Projects

Projects

From June 26th till July 8th I will be at two conferences: Sunbelt 2018 https://sunbelt.sites.uu.nl/ and NetGlow 2018 http://ngw.spbu.ru/ . In this period I will not have time to react to your e-mails.

For each project write a report (in Word, LaTeX, or some other text formatting program) containing at least: project task, main results, your comments/interpretation of results and as appendices description of steps and decisions in your analysis. In the report include also pictures. ZIP the report and supporting files.

Read carefully the requirements of each project.

Project 1

Select a set S = { S₁, S₂, …, S_n } of sequences of events from the set E. n > 200, the average length of sequences > 5. The size of set E has to be at least 10.

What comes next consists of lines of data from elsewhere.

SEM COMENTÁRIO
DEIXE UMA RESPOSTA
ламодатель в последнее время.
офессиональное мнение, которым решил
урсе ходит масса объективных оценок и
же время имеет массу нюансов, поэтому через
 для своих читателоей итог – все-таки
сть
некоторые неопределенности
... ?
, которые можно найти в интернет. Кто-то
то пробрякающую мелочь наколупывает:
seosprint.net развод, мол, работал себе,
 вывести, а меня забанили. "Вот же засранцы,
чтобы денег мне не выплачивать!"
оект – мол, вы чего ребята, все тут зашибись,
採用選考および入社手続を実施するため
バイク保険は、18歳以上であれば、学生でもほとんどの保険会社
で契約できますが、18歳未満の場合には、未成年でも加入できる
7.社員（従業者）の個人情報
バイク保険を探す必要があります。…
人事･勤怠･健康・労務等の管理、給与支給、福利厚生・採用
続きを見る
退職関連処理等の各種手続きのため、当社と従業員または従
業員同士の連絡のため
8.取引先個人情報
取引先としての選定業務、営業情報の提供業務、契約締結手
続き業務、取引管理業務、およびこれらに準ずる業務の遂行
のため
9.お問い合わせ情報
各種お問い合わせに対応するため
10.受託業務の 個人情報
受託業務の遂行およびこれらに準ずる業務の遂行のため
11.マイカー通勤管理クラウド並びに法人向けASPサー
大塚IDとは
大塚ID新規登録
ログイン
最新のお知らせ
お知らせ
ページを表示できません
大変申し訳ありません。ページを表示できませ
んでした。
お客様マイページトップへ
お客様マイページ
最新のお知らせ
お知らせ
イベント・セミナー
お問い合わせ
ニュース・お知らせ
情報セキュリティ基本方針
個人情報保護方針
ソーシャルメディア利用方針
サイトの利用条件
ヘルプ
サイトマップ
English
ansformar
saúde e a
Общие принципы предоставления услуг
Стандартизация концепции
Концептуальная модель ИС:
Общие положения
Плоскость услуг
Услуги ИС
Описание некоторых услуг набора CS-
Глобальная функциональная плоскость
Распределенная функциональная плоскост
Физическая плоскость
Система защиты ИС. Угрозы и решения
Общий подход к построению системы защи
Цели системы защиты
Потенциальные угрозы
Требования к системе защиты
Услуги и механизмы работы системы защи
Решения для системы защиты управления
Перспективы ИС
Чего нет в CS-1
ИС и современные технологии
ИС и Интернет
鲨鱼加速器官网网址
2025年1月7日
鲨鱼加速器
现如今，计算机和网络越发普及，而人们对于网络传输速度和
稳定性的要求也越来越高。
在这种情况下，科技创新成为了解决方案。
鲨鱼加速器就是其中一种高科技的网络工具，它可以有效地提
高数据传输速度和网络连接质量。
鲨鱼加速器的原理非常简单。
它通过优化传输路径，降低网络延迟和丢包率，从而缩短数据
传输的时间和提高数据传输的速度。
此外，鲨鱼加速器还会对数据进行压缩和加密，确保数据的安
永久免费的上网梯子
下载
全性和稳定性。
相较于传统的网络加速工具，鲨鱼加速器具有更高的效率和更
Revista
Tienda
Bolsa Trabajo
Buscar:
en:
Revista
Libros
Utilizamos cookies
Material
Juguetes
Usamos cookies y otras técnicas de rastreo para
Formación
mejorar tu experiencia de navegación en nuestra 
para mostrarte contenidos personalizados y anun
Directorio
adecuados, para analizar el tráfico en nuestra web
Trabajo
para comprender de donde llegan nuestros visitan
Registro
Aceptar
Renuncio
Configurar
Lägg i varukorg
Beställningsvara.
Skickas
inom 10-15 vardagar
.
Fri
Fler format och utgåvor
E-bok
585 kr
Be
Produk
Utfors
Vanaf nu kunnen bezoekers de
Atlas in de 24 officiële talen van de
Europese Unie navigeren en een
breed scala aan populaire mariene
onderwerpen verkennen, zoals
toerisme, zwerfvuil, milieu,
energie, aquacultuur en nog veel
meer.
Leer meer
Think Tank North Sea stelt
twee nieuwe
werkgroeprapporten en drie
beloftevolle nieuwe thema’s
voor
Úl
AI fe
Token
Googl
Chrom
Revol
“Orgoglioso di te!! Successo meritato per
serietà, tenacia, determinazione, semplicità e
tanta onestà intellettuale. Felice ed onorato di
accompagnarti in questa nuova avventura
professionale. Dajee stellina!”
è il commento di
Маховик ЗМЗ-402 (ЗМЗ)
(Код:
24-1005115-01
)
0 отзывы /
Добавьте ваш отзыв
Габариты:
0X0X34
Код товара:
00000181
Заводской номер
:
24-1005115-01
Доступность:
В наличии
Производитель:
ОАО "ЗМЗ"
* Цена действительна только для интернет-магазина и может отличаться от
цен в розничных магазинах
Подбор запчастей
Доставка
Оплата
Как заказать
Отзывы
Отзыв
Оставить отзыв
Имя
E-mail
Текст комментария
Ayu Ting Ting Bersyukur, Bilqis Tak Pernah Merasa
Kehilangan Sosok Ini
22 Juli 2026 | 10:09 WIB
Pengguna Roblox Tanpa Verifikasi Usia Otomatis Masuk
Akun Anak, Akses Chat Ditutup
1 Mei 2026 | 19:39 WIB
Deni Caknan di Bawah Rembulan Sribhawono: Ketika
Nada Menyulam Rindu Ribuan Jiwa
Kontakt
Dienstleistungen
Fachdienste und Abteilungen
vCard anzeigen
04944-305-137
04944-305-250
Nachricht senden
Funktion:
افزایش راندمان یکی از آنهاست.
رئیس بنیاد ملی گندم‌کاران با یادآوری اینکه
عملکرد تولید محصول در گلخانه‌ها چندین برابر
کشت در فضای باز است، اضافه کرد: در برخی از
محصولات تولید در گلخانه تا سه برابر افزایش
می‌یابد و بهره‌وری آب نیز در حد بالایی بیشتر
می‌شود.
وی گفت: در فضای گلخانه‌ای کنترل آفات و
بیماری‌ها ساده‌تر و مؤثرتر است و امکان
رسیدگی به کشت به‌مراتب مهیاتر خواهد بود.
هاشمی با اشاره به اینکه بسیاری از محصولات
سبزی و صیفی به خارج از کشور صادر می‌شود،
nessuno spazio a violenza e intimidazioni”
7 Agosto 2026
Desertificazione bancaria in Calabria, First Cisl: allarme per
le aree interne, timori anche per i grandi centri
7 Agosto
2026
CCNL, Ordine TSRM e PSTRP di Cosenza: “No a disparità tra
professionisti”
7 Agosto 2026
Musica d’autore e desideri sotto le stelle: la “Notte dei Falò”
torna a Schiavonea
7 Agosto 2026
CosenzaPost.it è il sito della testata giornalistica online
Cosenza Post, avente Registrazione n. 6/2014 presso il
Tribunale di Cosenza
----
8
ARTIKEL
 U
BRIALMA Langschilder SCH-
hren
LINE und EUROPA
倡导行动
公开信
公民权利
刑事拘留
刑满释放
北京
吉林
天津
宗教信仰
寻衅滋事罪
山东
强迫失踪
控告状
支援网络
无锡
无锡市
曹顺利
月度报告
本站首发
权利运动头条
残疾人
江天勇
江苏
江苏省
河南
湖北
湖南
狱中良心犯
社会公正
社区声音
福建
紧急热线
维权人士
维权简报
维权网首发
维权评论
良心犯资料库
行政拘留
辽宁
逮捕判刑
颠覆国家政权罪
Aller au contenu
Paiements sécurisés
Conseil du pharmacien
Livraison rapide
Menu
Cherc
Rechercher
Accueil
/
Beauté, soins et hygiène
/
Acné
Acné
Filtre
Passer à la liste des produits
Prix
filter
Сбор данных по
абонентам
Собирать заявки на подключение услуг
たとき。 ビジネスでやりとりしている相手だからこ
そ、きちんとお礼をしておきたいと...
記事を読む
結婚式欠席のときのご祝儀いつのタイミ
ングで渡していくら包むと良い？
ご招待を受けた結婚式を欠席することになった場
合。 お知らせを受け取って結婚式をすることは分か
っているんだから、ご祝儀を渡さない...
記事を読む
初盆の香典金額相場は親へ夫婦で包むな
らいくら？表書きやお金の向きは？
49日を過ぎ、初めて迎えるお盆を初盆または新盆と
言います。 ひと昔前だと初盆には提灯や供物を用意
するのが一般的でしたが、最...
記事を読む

For example: S are the sentences from some book (project Gutenberg), events are letters in the sentences - E is the alphabet extended with punctuation marks and space.

Instead of sentences from a book you can consider as sequences names (first and last together) of a group of people. For example question and replies on some mailing list such as SOCNET. (Skip the questions with less than 4 replies; reduce the size of network by shrinking less frequent names to a single node OTHERS.)

Another source of events can be KEDS / WEIS / CAMEO datasets about international events (B, I, dic). To each active pair of actors we assign a sequence that consists of codes of actions between them.

You can use also some other set of sequences of events.

Construct a transition matrix of a Markov chain summarizing selected set S. Consider two options: you start counting with

all entries set to 0
all entries set to 1

Define a value v(S) of a sequence S = e₁ e₂ … e_k as a geometric mean of probabilities of the corresponding transitions

v(S) = ( p(e₁,e₂).p(e₂,e₃).p(e₃,e₄)…p(e_k-1,e_k) )^1/(k-1)

Compute the distribution of values v(S) for all sequences from S. Compare it with (a distribution of) values of some other sequences - for example another book in some other language.

Project 2

Select an undirected labeled network with at least 50 nodes and average degree at least 4. Determine the graphlet spectra for its nodes. On their basis construct a dissimilarity between nodes and use it to cluster the nodes.

Project 3

Make a CUG test on a network of your choice.